━━━━━ Texte d'étude
Fanch …• François en gallo …• reproduit cette fois en couleurs véritables les chalutiers à perche qui attrapent les poissons plats des cartes postales de ces années 50 là : « [...] des arabesques de longue focale plus bleues à mesure, puis pâlichonées jusqu’à beige puis blanc, c’est déjà perdu dans l’effacement dénommé avant. » [30] Les peintres qui intéressent le Chino ne peignent que des couleurs brossées en tonalité mélangée, neuves et imprévisibles à la manière de l’événement produit par les conditions de production. Voici la réinvention d’un corps d’écriture qui besogne la surface pigmentaire des lavandières technicolorées en agglomérats d’effets carmins et de gestuels séraphins.
« Chino, tu habites ici. Ici c’est un bout de toi-même en vrai mais (…) » [31]
Chino construit parce qu’il habite
Ça parle là où advient Chino
Chino construit là où ça parle
« L’objectif, peut-être, est de montrer l’autre langue dans la langue, la langue monstre qui nous habite, et qui, à chaque fois, frappe de stupeur (fait jouer, déjoue et refait—comme on dit en argot) la langue dans laquelle tant bien que mal nous communiquons et où le réel s’évanouit parce qu’elle fixe en formes stabilisées et anonymes le chaos de l’expérience que nous faisons du monde. » [32]
« Il est d’usage d’appeler monstre l’accord inaccoutumé d’éléments dissonants, écrivait Jarry… j’appelle monstre toute originale inépuisable beauté. » Cette monstruosité est une figure de l’Impossible, rajoute Christian Prigent [33].
━━━━━━━━━━
━━━━━ Données disponibles
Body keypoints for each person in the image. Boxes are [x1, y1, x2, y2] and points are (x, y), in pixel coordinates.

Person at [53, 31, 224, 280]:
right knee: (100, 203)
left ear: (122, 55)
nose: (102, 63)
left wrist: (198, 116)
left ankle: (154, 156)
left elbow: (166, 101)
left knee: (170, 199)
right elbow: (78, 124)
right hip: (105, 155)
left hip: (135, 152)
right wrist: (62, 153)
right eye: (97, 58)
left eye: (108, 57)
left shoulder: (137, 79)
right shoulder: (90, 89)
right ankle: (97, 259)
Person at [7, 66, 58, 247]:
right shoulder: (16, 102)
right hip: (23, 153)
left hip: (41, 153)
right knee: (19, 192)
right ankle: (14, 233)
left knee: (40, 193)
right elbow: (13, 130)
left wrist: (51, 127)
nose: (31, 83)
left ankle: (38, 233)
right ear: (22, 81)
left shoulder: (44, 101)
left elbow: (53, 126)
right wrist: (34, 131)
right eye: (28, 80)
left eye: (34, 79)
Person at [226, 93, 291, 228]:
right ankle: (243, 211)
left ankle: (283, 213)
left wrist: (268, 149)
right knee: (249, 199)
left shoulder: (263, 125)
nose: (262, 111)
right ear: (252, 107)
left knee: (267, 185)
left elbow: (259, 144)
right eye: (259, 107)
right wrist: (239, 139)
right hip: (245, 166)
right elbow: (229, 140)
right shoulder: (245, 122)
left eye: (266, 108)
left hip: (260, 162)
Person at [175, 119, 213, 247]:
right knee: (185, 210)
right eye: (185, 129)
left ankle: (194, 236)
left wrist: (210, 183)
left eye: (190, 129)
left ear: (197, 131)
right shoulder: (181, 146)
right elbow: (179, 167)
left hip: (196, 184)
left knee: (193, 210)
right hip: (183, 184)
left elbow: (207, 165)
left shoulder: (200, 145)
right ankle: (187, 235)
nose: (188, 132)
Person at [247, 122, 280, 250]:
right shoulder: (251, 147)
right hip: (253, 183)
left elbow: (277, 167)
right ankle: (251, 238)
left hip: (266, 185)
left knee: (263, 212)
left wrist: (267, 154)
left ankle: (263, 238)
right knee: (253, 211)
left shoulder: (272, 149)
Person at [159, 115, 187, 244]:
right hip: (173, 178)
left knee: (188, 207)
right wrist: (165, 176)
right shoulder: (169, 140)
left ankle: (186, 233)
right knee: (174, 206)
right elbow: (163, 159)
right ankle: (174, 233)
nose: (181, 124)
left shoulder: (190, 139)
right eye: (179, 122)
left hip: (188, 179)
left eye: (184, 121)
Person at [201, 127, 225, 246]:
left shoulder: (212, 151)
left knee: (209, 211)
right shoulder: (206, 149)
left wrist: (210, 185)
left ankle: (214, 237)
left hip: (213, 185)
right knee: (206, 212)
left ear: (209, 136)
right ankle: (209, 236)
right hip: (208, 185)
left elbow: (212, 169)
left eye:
━━━━━━━━━━
* _Consigne_
Poursuivez le texte d'étude sur l'écriture de Chino à partir de sa dernière phrase.

* _Résultat ci-dessous_
Je déplace sur Les Enfances Chino un texte de Jean-Pierre Moussaron qui terminait provisoirement sa réflexion à propos du monstre King Kong (1933) ainsi : « cette œuvre repose la question de la beauté, tout en accomplissant deux définitions toujours neuves du beau qu’elle conjugue : celle de Baudelaire : « Le beau est toujours bizarre », celle de Barthes : « Est beau, tout ce qui est érotiquement surdéterminé » [34]
(3) Le mot écran
[35]
« Le tableau est une table sans pieds qu’on suspend au mur » dit le peintre [36]
Qu’est-ce que c’est l’écran ? (Je pose la question à mon ordinateur qui me répond avec un calibrage en couleurs new-age et m’incite à la calibration.)
Au moment de calibrer mon écran à l’aide d’un outil de vision administrant « la gestion des couleurs » (cet oxymore en dit long sur les phénomènes de castration visuelle engendrés par la perception numérique) des « visions de glossolalie » se glissent dans mon lit NE VOIS PLUS RIEN DU TOUT FAIS CORPS DEVENONS PRÈS PRÊTS SE SERRER
Pas de colorimètre. Pas de sonde de calibrage à ton âge ! Crois-tu à l’œil absolu ? Fais comme Barthes qui achète des flacons d’encre colorée « au seul vu de leur nom" [37] ; recouvre ta palette d’un souvenir-écran « lisse, quelle que soit la rhétorique des plans » [38], entre dans le trou Prigent plus attentivement : « par ce trou la peinture rouvre l’écran qu’elle tisse... » [39].
La Cinématière [40] travaillée récemment par Sébastien Rongier est un matériau dont les qualités à la fois de densité, de plasticité et de motilité siéent singulièrement à cette ouverture de nos espaces de vision et de désir esthétique.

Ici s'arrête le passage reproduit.